# Work task
With the images removed, write out every line below exactly.

# Items listed in a dataset
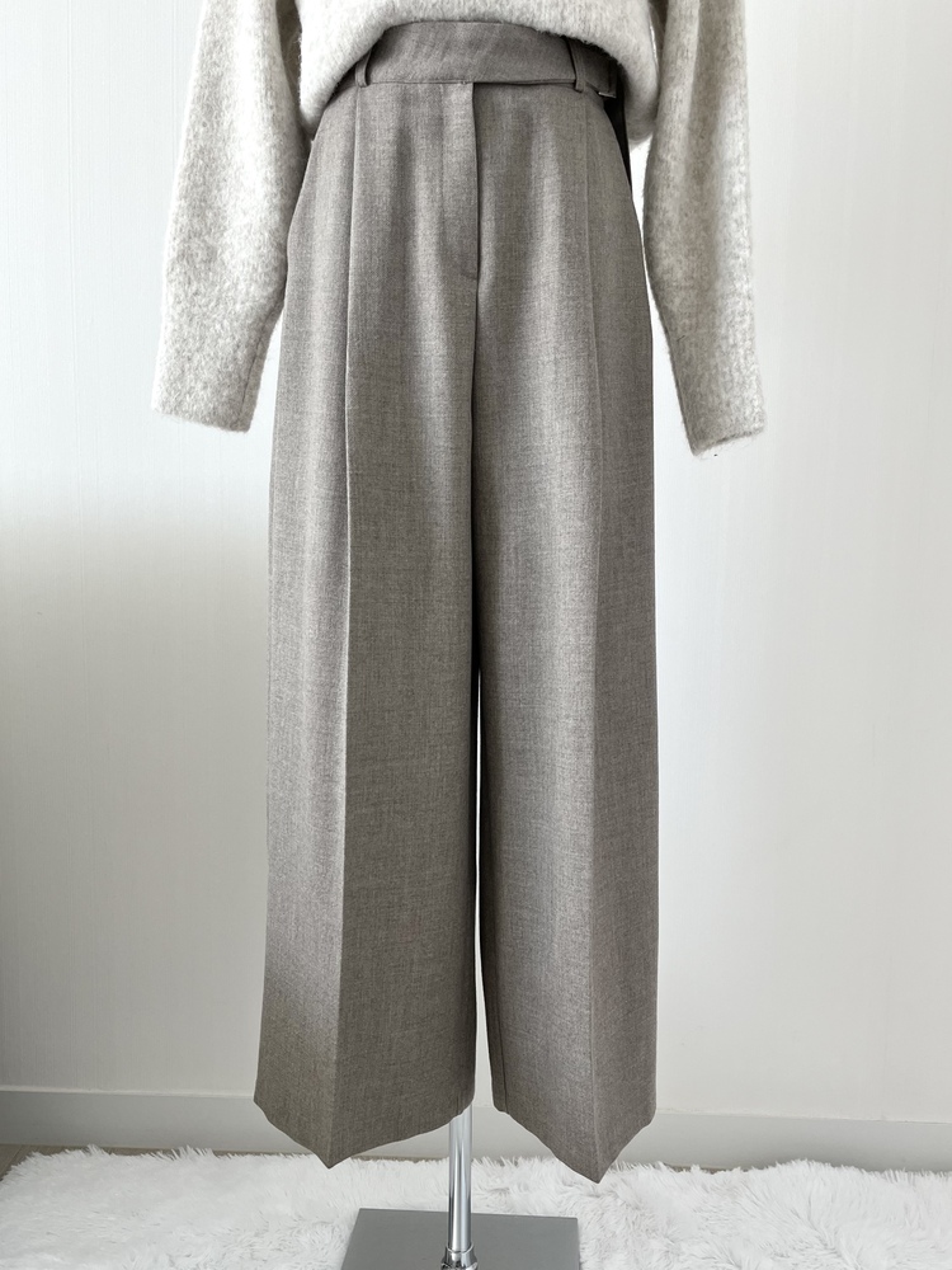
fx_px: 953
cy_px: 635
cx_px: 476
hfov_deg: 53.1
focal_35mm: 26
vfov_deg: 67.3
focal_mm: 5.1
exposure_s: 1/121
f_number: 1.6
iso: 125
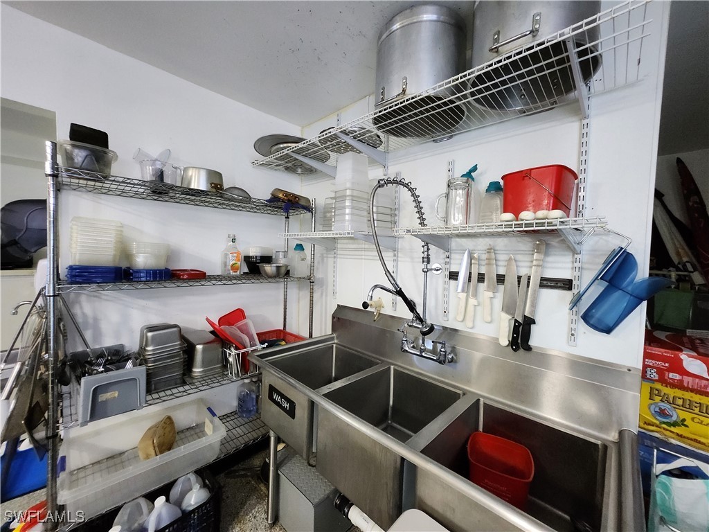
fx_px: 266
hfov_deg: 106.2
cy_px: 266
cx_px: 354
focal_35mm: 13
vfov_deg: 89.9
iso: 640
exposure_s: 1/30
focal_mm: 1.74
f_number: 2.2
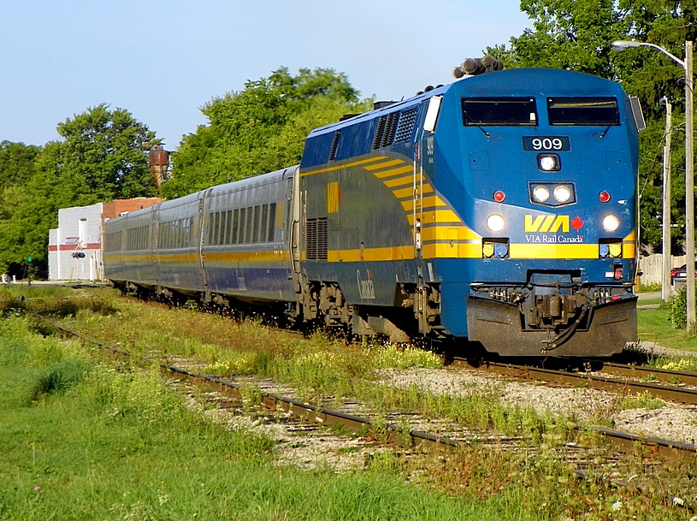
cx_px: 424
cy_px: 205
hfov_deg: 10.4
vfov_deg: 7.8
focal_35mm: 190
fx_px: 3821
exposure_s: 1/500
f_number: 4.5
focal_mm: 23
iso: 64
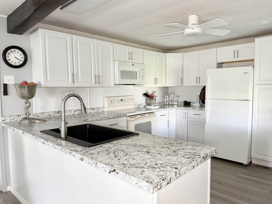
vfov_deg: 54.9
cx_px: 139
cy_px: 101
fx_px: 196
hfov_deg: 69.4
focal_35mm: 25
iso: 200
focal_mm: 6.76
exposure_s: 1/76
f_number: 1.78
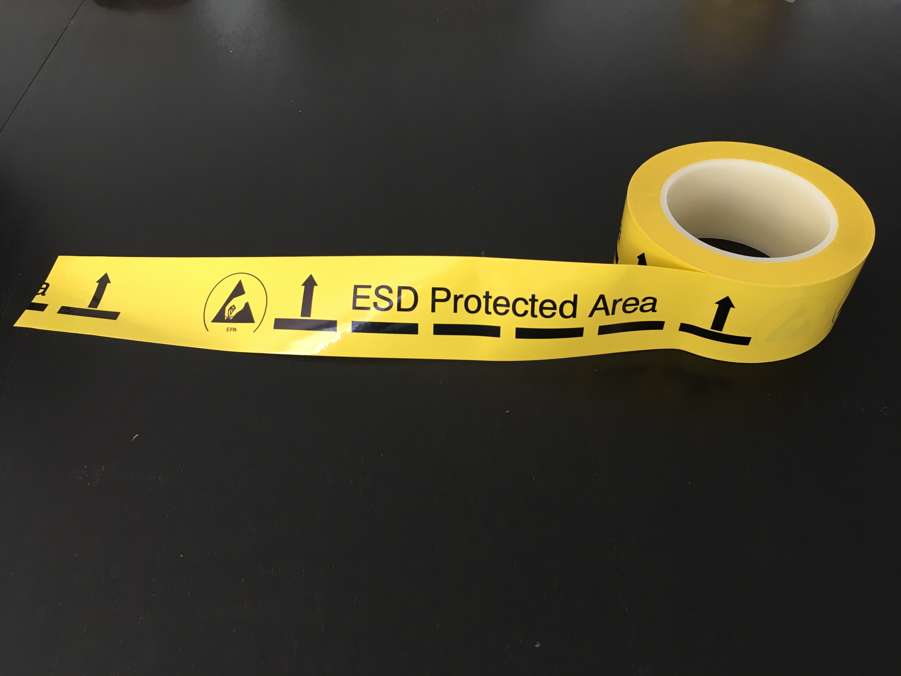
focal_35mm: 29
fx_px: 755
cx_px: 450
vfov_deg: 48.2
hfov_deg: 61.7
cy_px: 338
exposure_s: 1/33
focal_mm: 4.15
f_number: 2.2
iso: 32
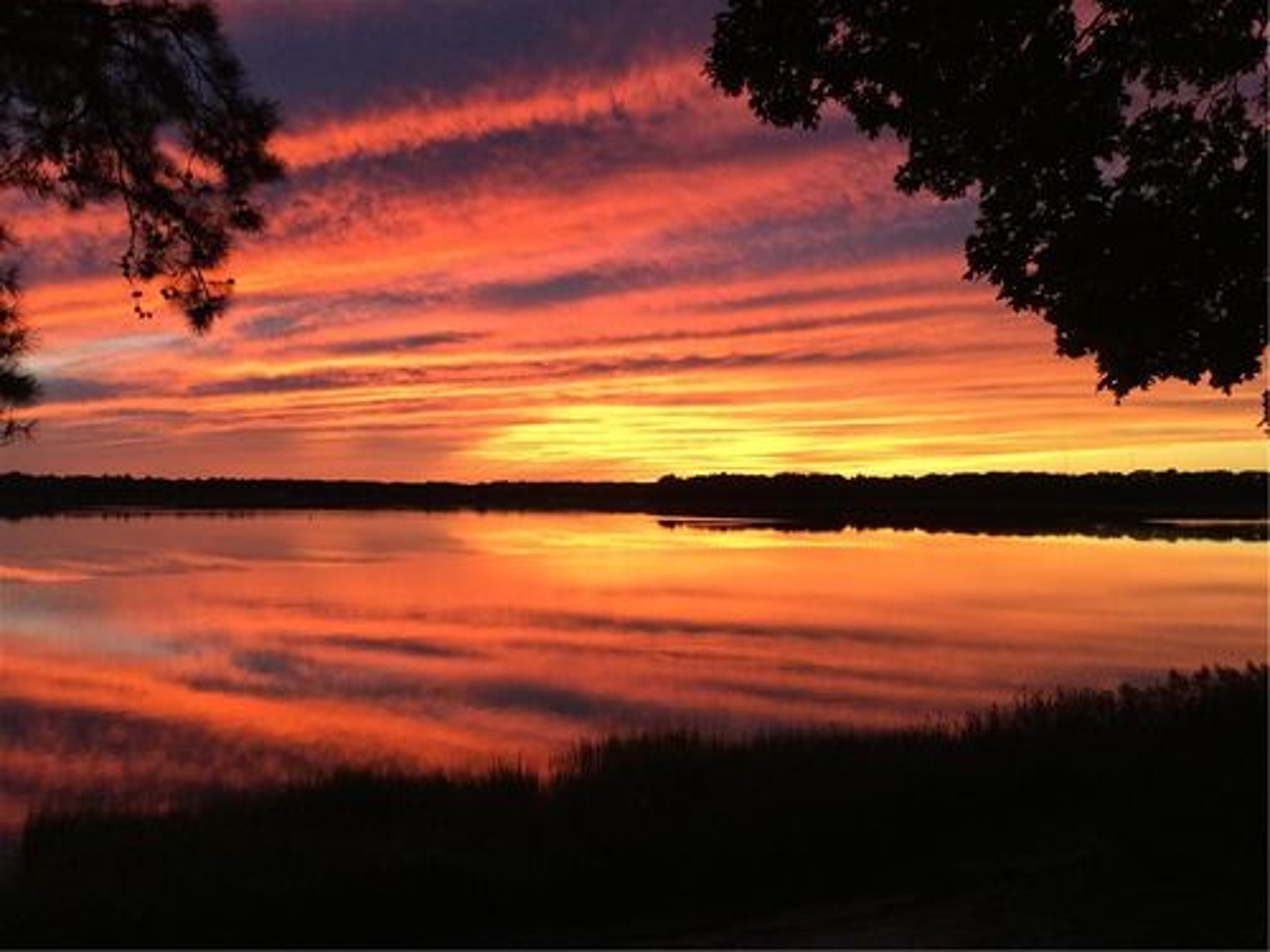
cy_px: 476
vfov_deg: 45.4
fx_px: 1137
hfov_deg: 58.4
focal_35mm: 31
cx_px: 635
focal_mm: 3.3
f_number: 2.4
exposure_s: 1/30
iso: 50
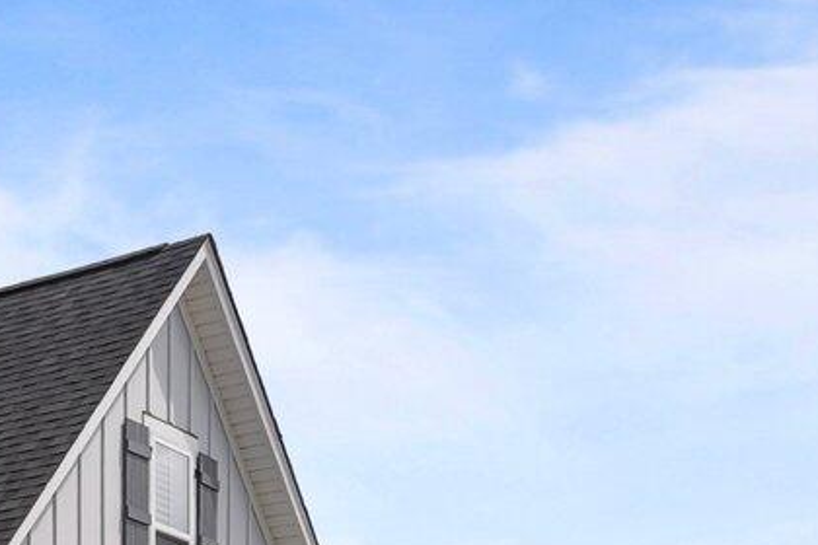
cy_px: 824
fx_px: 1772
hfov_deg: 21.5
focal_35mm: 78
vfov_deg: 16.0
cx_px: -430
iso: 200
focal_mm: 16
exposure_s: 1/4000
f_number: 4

# Result of this task
fx_px: 953
cy_px: 635
cx_px: 476
hfov_deg: 53.1
focal_35mm: 26
vfov_deg: 67.3
focal_mm: 5.1
exposure_s: 1/121
f_number: 1.6
iso: 125
fx_px: 266
hfov_deg: 106.2
cy_px: 266
cx_px: 354
focal_35mm: 13
vfov_deg: 89.9
iso: 640
exposure_s: 1/30
focal_mm: 1.74
f_number: 2.2
cx_px: 424
cy_px: 205
hfov_deg: 10.4
vfov_deg: 7.8
focal_35mm: 190
fx_px: 3821
exposure_s: 1/500
f_number: 4.5
focal_mm: 23
iso: 64
vfov_deg: 54.9
cx_px: 139
cy_px: 101
fx_px: 196
hfov_deg: 69.4
focal_35mm: 25
iso: 200
focal_mm: 6.76
exposure_s: 1/76
f_number: 1.78
focal_35mm: 29
fx_px: 755
cx_px: 450
vfov_deg: 48.2
hfov_deg: 61.7
cy_px: 338
exposure_s: 1/33
focal_mm: 4.15
f_number: 2.2
iso: 32
cy_px: 476
vfov_deg: 45.4
fx_px: 1137
hfov_deg: 58.4
focal_35mm: 31
cx_px: 635
focal_mm: 3.3
f_number: 2.4
exposure_s: 1/30
iso: 50
cy_px: 824
fx_px: 1772
hfov_deg: 21.5
focal_35mm: 78
vfov_deg: 16.0
cx_px: -430
iso: 200
focal_mm: 16
exposure_s: 1/4000
f_number: 4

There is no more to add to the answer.